(EXTRACTED DATA)

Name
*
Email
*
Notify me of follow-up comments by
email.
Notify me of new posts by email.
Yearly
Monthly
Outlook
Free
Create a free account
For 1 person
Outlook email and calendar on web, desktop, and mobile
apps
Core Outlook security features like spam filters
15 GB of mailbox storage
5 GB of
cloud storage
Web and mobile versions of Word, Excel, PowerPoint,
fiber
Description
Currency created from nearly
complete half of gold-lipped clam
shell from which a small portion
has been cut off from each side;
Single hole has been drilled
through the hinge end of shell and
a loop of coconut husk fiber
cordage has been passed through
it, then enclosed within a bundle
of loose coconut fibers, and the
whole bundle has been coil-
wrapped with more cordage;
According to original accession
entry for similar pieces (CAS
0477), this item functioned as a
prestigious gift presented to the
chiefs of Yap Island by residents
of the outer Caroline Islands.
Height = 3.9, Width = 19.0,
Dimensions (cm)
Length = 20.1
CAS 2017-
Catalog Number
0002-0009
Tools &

(End EXTRACTED DATA)
(EXTRACTED DATA)

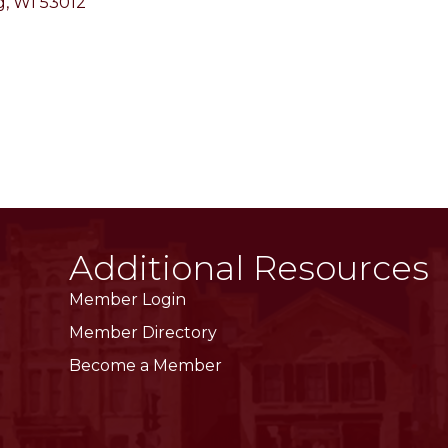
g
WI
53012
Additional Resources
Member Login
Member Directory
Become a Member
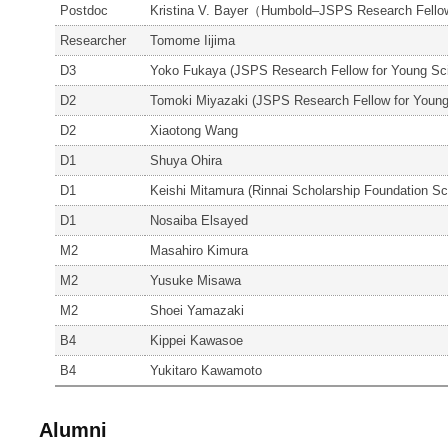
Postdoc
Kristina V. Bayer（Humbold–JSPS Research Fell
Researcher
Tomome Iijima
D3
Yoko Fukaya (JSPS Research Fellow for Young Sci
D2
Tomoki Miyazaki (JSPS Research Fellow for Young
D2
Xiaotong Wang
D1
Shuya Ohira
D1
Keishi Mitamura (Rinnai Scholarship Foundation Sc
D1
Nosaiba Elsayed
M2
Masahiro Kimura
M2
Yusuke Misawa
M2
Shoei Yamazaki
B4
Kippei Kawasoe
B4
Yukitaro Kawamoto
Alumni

(End EXTRACTED DATA)
(EXTRACTED DATA)

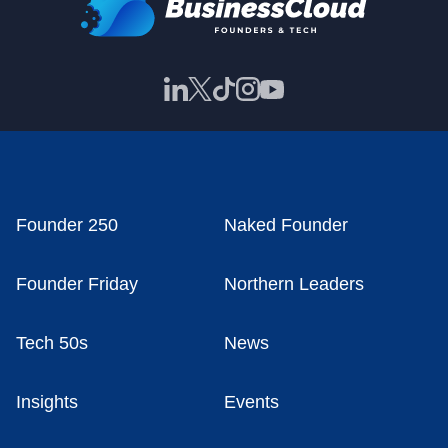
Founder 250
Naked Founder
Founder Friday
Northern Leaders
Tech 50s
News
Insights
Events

(End EXTRACTED DATA)

## ASSIGNMENT
Give back, word for word, only the lines above from the line holding "Currency created from nearly" to the line holding "cordage has been passed through", both included.

## THE ANSWER
Currency created from nearly
complete half of gold-lipped clam
shell from which a small portion
has been cut off from each side;
Single hole has been drilled
through the hinge end of shell and
a loop of coconut husk fiber
cordage has been passed through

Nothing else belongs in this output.